In meno di quaranta minuti, il quartetto parigino dipinge a pennellate forti – fatte di un doppio pedale che non trova pace, cori tra voci pulite e ferine, chitarre lancinanti – uno scenario di sangue, ribellione, riflessioni su teocrazia e l’essenza stessa della libertà, già presenti nel precedente “‘O Θεός ‘O Βασιλεύς” e qui rese ancora più affilate ed efficaci.

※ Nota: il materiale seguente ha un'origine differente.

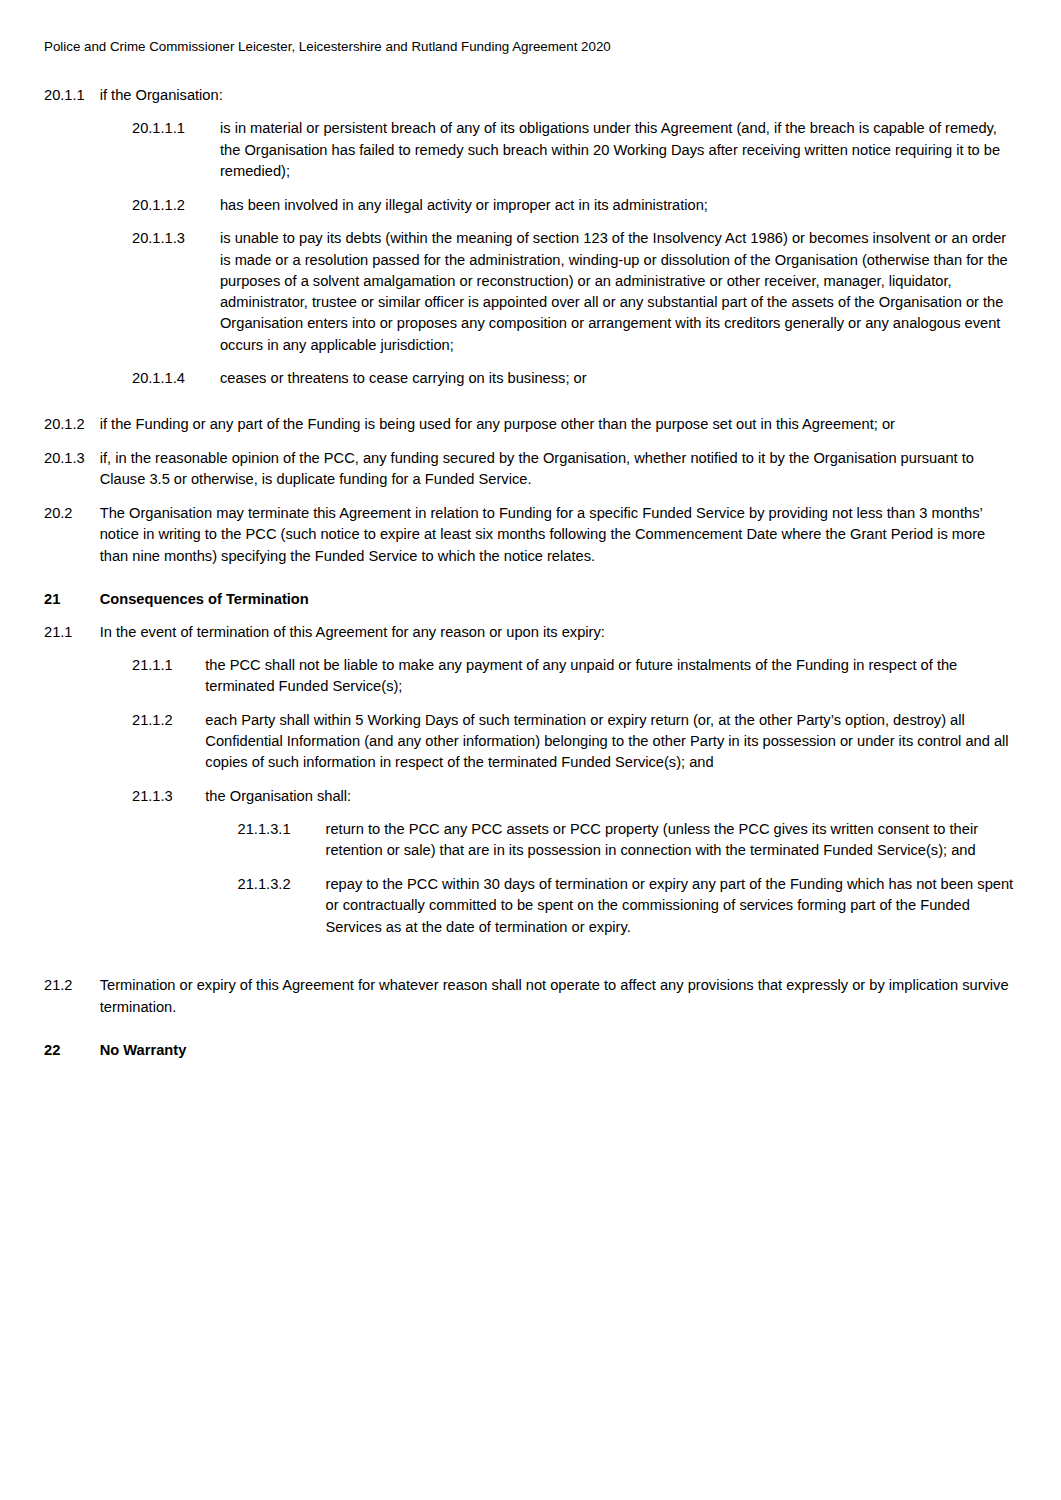Police and Crime Commissioner Leicester, Leicestershire and Rutland Funding Agreement 2020
20.1.1
if the Organisation:
20.1.1.1
is in material or persistent breach of any of its obligations under this Agreement (and, if the breach is capable of remedy, the Organisation has failed to remedy such breach within 20 Working Days after receiving written notice requiring it to be remedied);
20.1.1.2
has been involved in any illegal activity or improper act in its administration;
20.1.1.3
is unable to pay its debts (within the meaning of section 123 of the Insolvency Act 1986) or becomes insolvent or an order is made or a resolution passed for the administration, winding-up or dissolution of the Organisation (otherwise than for the purposes of a solvent amalgamation or reconstruction) or an administrative or other receiver, manager, liquidator, administrator, trustee or similar officer is appointed over all or any substantial part of the assets of the Organisation or the Organisation enters into or proposes any composition or arrangement with its creditors generally or any analogous event occurs in any applicable jurisdiction;
20.1.1.4
ceases or threatens to cease carrying on its business; or
20.1.2
if the Funding or any part of the Funding is being used for any purpose other than the purpose set out in this Agreement; or
20.1.3
if, in the reasonable opinion of the PCC, any funding secured by the Organisation, whether notified to it by the Organisation pursuant to Clause 3.5 or otherwise, is duplicate funding for a Funded Service.
20.2
The Organisation may terminate this Agreement in relation to Funding for a specific Funded Service by providing not less than 3 months’ notice in writing to the PCC (such notice to expire at least six months following the Commencement Date where the Grant Period is more than nine months) specifying the Funded Service to which the notice relates.
21
Consequences of Termination
21.1
In the event of termination of this Agreement for any reason or upon its expiry:
21.1.1
the PCC shall not be liable to make any payment of any unpaid or future instalments of the Funding in respect of the terminated Funded Service(s);
21.1.2
each Party shall within 5 Working Days of such termination or expiry return (or, at the other Party’s option, destroy) all Confidential Information (and any other information) belonging to the other Party in its possession or under its control and all copies of such information in respect of the terminated Funded Service(s); and
21.1.3
the Organisation shall:
21.1.3.1
return to the PCC any PCC assets or PCC property (unless the PCC gives its written consent to their retention or sale) that are in its possession in connection with the terminated Funded Service(s); and
21.1.3.2
repay to the PCC within 30 days of termination or expiry any part of the Funding which has not been spent or contractually committed to be spent on the commissioning of services forming part of the Funded Services as at the date of termination or expiry.
21.2
Termination or expiry of this Agreement for whatever reason shall not operate to affect any provisions that expressly or by implication survive termination.
22
No Warranty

Passando con nonchalance da “L’homme du Tarn”, Jean Jaurès (deputato socialista francese e unico ad opporsi alle politiche di tensione pre-Prima Guerra Mondiale, assassinato per questo) alle romane Idi di marzo, nell’omonima canzone, i Griffon corrono avanti e indietro nella storia (nazionale e non solo) scegliendo di dare corpo e sostanza, con la propria musica, all’impetuosa forza in grado di rovesciare regni santi e sollevare nazioni, in uno splendido paradosso tutto umano. Oltre a ricordarci i nostri Fleshgod Apocalypse – si ascolti in proposito “La semaine sanglante” per gustare meglio il paragone – qui e lì sentiamo anche echi dei Septicflesh più recenti per talune costruzioni tra controtempi e riff, fino ad arrivare, con la title-track e le sue evocazioni, a lambire le vesti dei Behemoth più raffinati. Eppure, al netto dei paragoni, dobbiamo dire che il connubio tra stacchi di pianoforte o sfuriate nere risulta sempre a fuoco e armonioso nell’equilibrio di contrasti, soprattutto tra l’epicità belligerante della combo chitarre/sezione ritmica e i momenti più trionfali o di solenne narrazione, e citiamo ancora “L’homme du Tarn” in proposito.
La combo “A l’insurrection”/”La loi de la nation”, poi, brilla di quella luce propria derivante da una scrittura particolarmente sentita e ispirata, rendendo le due canzoni tra le migliori del lotto; anche a fronte di una certa compattezza generale e dell’assenza di grandi scossoni a livello di varietà (e se i Griffon scegliessero in futuro di tentare soluzioni ancora più audaci, siamo sicuri che i risultati sarebbero ottimi), quei due pezzi sono la punta rinforzata di un proiettile velocissimo che passa attraverso lasciando una ferita pulita e micidiale quanto basta.
Accompagnato dall’ennesima, bellissima copertina firmata da Adam Burke, “De Republica” è un inno nero e sontuoso, orgoglioso e sprezzante (come solo i francesi sanno essere) alla democrazia, libera e laica, e alla lotta per mantenerla costantemente tale. Terzo album, decisamente buona conferma: chapeau, non c’è che dire.